Sunset over Dal Lake, Kashmir

The film is about a primary school with 7 kids. Situated in the middle of a lake it is abandoned by the concerned education department. It had one committed lady teacher, who is forced to leave by her more practical fiancee. A young retired army officer, son of a Kashmiri Pandit who had started this school comes to continue his father’s work. He discovers a Notebook in which the earlier teacher was recording life at the school. Through this notebook we learn about the life of the kids in Kashmir, the state of education and the lack of interest of the education department leading to the dilapidated condition of the school. He takes over and tries to sort out the problems of the kids and lack of interest of the parents in schooling and the government in the school.

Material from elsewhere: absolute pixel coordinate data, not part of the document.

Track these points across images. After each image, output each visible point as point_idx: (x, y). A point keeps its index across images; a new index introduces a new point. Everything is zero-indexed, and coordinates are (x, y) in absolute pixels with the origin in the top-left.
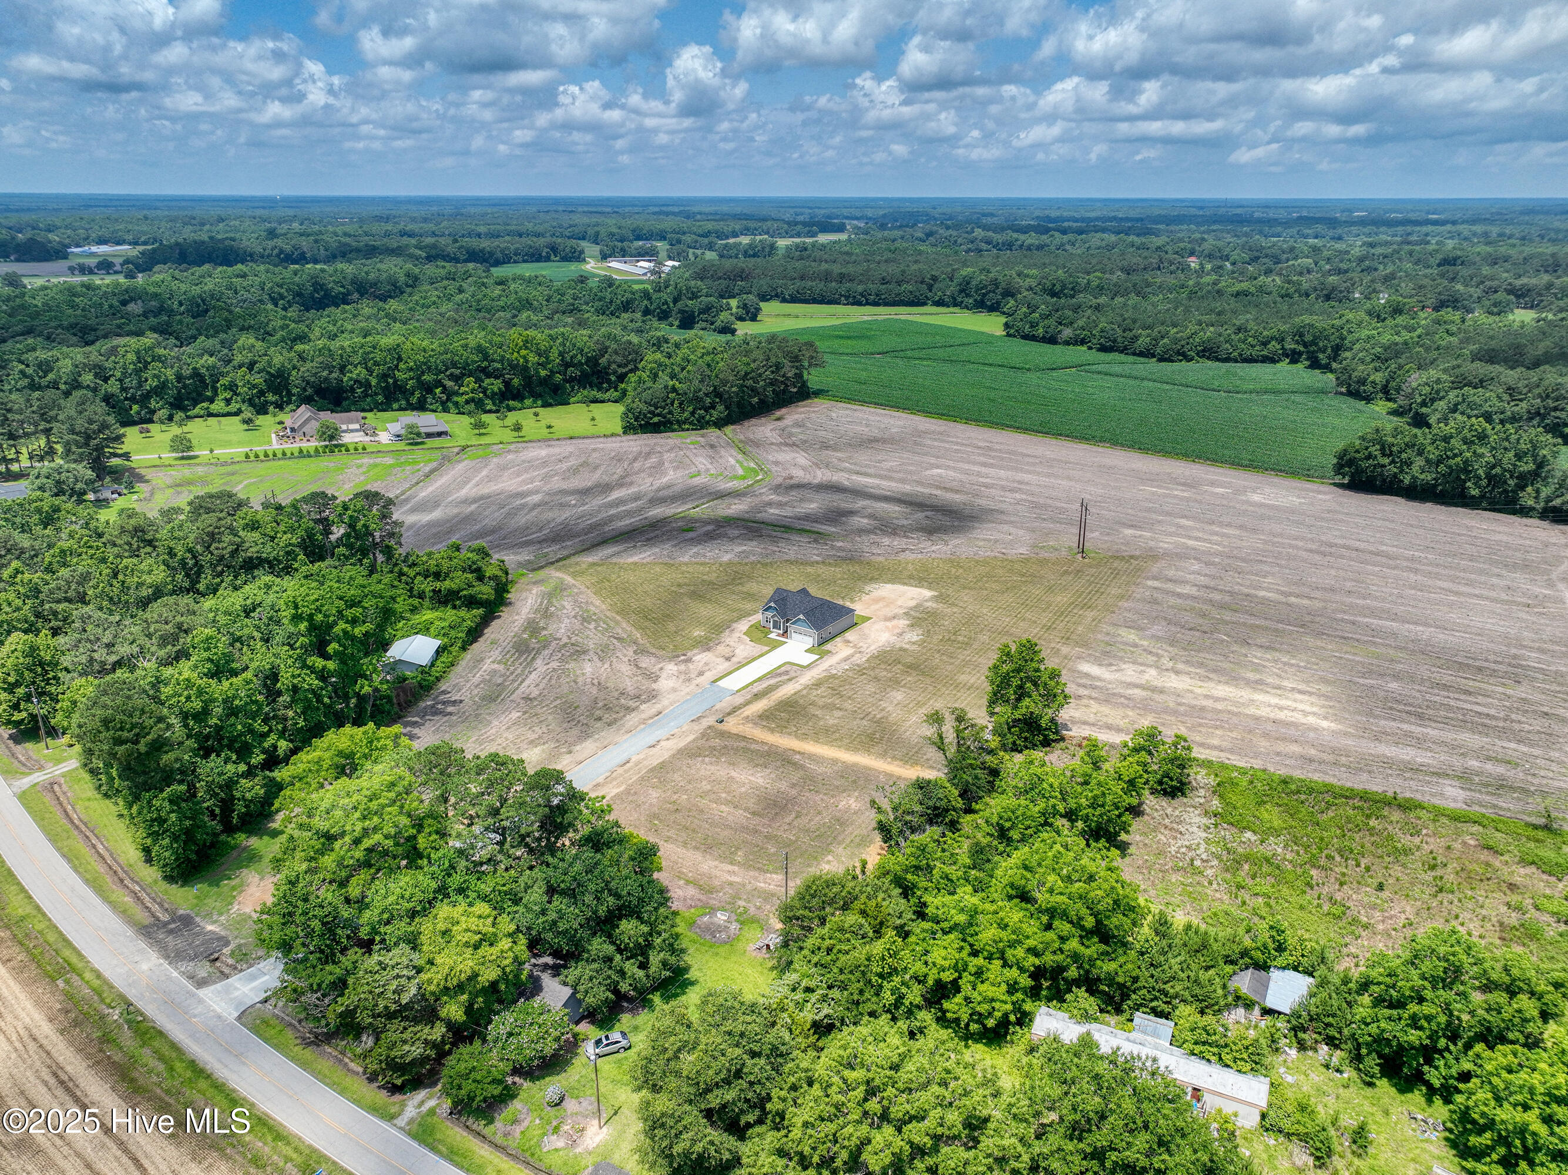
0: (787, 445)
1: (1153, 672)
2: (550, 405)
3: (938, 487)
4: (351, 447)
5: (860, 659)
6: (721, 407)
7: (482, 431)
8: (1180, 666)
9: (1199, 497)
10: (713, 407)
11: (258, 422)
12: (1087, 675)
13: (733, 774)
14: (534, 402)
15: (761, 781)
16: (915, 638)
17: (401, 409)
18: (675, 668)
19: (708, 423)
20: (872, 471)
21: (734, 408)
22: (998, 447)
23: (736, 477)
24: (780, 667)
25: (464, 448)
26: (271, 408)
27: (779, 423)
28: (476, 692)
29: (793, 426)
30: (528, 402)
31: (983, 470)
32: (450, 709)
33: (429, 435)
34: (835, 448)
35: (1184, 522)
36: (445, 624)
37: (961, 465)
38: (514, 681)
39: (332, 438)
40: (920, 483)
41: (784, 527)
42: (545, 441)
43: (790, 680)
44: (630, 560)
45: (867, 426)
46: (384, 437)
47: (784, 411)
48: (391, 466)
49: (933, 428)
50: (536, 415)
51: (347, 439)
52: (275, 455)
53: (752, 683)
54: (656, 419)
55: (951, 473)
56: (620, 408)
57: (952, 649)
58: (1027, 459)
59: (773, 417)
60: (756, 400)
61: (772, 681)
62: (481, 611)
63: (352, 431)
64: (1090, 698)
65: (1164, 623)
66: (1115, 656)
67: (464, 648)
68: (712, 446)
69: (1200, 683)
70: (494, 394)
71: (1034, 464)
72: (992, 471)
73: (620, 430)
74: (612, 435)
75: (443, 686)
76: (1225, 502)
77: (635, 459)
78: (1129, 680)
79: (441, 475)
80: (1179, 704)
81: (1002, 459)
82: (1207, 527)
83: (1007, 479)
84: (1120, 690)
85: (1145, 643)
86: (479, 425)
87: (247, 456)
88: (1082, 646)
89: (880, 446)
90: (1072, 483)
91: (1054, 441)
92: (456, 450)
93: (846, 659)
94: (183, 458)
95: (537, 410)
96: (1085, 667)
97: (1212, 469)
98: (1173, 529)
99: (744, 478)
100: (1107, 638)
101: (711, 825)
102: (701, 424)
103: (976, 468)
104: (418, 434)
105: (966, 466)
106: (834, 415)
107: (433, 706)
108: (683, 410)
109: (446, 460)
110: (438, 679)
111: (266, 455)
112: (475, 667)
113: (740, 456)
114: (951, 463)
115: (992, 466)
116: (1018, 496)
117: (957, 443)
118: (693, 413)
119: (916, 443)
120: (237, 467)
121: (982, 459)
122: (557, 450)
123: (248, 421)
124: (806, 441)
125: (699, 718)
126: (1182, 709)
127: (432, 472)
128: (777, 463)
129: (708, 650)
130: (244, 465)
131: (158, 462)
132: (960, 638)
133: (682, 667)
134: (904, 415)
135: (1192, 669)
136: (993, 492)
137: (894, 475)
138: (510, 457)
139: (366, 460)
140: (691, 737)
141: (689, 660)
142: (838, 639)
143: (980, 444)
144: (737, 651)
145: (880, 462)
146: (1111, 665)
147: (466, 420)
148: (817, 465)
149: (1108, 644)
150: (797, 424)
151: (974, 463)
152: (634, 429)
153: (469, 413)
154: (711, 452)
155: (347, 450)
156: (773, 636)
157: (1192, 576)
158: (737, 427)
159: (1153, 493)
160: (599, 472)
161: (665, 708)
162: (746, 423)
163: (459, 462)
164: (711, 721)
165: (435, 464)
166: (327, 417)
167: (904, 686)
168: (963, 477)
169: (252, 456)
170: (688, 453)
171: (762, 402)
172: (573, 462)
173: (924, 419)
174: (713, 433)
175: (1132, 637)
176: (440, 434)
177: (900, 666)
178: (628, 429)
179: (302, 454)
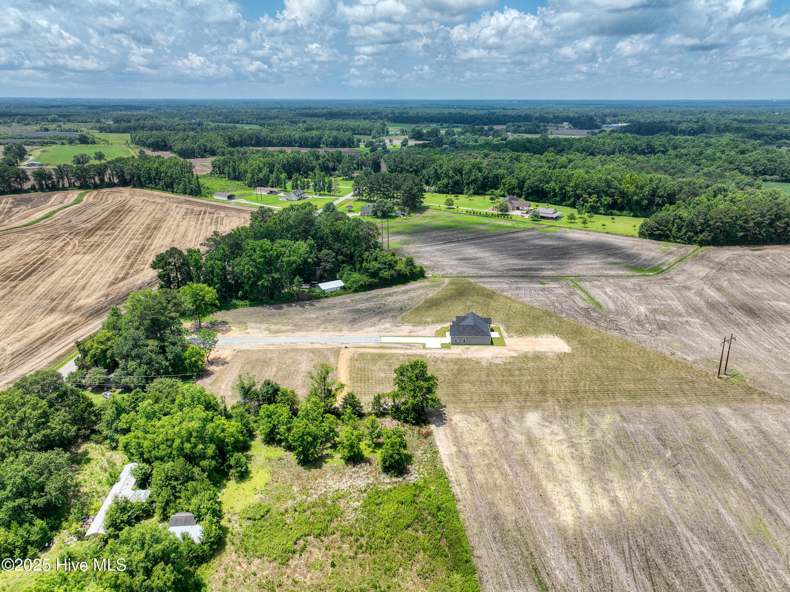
0: (718, 263)
5: (451, 357)
6: (706, 234)
7: (573, 221)
10: (701, 232)
11: (497, 200)
14: (629, 213)
16: (497, 362)
19: (695, 241)
29: (754, 255)
30: (625, 212)
39: (502, 211)
41: (591, 298)
42: (592, 231)
43: (407, 349)
46: (528, 215)
47: (765, 247)
50: (613, 219)
51: (513, 212)
53: (392, 343)
54: (659, 232)
59: (756, 248)
68: (670, 253)
70: (605, 205)
73: (637, 235)
74: (632, 236)
75: (323, 300)
79: (512, 235)
84: (514, 432)
86: (571, 218)
87: (467, 212)
92: (544, 226)
93: (446, 354)
94: (449, 208)
96: (533, 415)
102: (689, 241)
109: (530, 229)
110: (326, 297)
111: (474, 213)
113: (671, 262)
118: (686, 233)
123: (491, 199)
124: (737, 265)
127: (513, 232)
129: (415, 326)
131: (438, 208)
138: (558, 234)
140: (328, 347)
142: (467, 346)
144: (421, 331)
150: (760, 255)
152: (646, 235)
158: (714, 248)
162: (726, 248)
163: (533, 231)
165: (522, 230)
169: (469, 212)
170: (646, 253)
174: (695, 248)
176: (552, 218)
178: (642, 235)
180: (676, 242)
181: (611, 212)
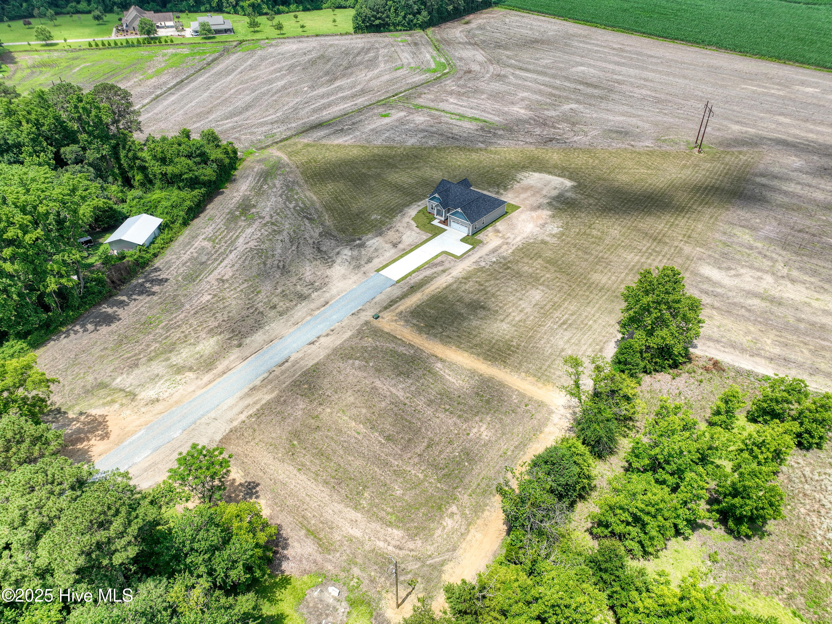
0: (470, 44)
1: (769, 279)
2: (308, 10)
3: (581, 83)
4: (163, 40)
5: (506, 251)
6: (424, 13)
7: (256, 29)
8: (795, 273)
9: (793, 96)
10: (419, 12)
11: (105, 19)
12: (708, 280)
13: (378, 383)
14: (297, 7)
15: (400, 394)
16: (556, 231)
17: (206, 11)
18: (349, 253)
19: (415, 25)
20: (531, 67)
21: (435, 13)
22: (628, 48)
23: (429, 70)
24: (437, 256)
25: (241, 42)
26: (115, 8)
27: (467, 26)
28: (181, 271)
29: (477, 29)
30: (293, 7)
31: (617, 68)
32: (156, 288)
33: (218, 32)
34: (506, 48)
35: (782, 119)
36: (168, 204)
37: (599, 63)
38: (216, 260)
39: (149, 32)
40: (567, 79)
41: (458, 115)
42: (298, 37)
43: (444, 271)
44: (336, 142)
45: (531, 29)
46: (188, 33)
47: (472, 16)
48: (186, 56)
49: (580, 32)
50: (296, 17)
51: (161, 33)
52: (109, 44)
53: (410, 274)
54: (377, 22)
55: (592, 70)
56: (352, 12)
57: (586, 244)
58: (651, 60)
59: (463, 21)
60: (451, 7)
61: (428, 272)
62: (203, 190)
63: (168, 27)
64: (713, 307)
65: (775, 224)
66: (733, 259)
67: (185, 224)
68: (416, 44)
69: (816, 295)
71: (656, 64)
72: (624, 69)
73: (352, 31)
74: (347, 34)
75: (158, 263)
76: (815, 101)
77: (358, 54)
78: (747, 287)
79: (218, 64)
80: (799, 320)
81: (632, 59)
82: (803, 125)
83: (635, 77)
84: (739, 299)
85: (759, 245)
86: (254, 24)
87: (90, 45)
88: (702, 246)
89: (538, 46)
90: (687, 81)
91: (671, 45)
92: (235, 44)
93: (494, 251)
94: (47, 45)
95: (297, 13)
96: (708, 271)
97: (801, 70)
98: (774, 126)
99: (435, 71)
100: (724, 238)
101: (346, 449)
102: (410, 26)
103: (611, 66)
104: (209, 31)
105: (604, 65)
106: (507, 20)
107: (142, 285)
108: (397, 15)
109: (226, 51)
110: (155, 255)
111: (103, 44)
112: (189, 243)
113: (435, 53)
114: (592, 62)
115: (623, 65)
116: (644, 92)
117: (597, 45)
118: (404, 17)
119: (566, 44)
120: (81, 53)
121: (616, 59)
122: (304, 45)
123: (97, 18)
124: (484, 41)
125: (359, 311)
126: (802, 326)
127: (213, 61)
128: (461, 59)
129: (380, 234)
130: (87, 52)
131: (28, 48)
132: (595, 232)
133: (355, 253)
134: (558, 21)
135: (806, 278)
136: (624, 87)
137: (548, 71)
138: (271, 50)
139: (170, 51)
140: (349, 334)
141: (362, 245)
142: (490, 229)
143: (615, 46)
144: (404, 237)
145: (537, 59)
146: (729, 269)
147: (247, 19)
148: (490, 61)
149: (726, 245)
150: (480, 28)
151: (610, 62)
152: (362, 29)
153: (249, 15)
154: (414, 49)
155: (160, 42)
156: (435, 222)
157: (795, 174)
158: (436, 29)
159: (754, 92)
160: (330, 63)
161: (332, 297)
162: (443, 26)
163: (234, 53)
164: (367, 316)
165: (217, 55)
166: (149, 16)
167: (541, 284)
168: (601, 74)
169: (93, 44)
170: (398, 49)
171: (456, 9)
172: (314, 55)
173: (573, 25)
174: (418, 33)
175: (747, 237)
176: (226, 31)
177: (540, 261)
178: (358, 29)
179: (129, 45)
180: (397, 31)
181: (278, 9)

He continued to write in the Notebook and later leaves the school. The circle is completed as the earlier lady teacher re-emerges and finds the Notebook with the recordings of life in the school after she left. The last scene is dramatic and resolves a major problem of one of the kids in a rather fairy tale style!

While the presentation is a typical ‘filmy’ Hindi movie, what kept me glued to it was the subtle depiction of a life gone awry in the valley. Notebook is about children in an abandoned primary school in Kashmir. The story of kids wanting to study, but caught in this strange sociopolitical situation unfolding before them. It is about Kashmiri Pandits who were displaced and had to abandon their homes, lives and passions. The scene in the Delhi Public School reveals the extremes in the functioning of the education system in the state. The Delhi Public School is a posh, well-functioning school with huge resources, including a swimming pool, compared to the abandoned primary school where the protagonists of the film study. These extremes of resources, and quality of education is true for various states in the country, but here it felt unreal.

The Economist in me was also fascinated by the nuanced depiction of the state of the economy. We had visited Kashmir in happy times, when life had limped back to normalcy. I share here my account of it in my earlier blog post. Life on the Dal Lake was amazing to watch as we stayed on a houseboat. A whole city lived and worked on the lake!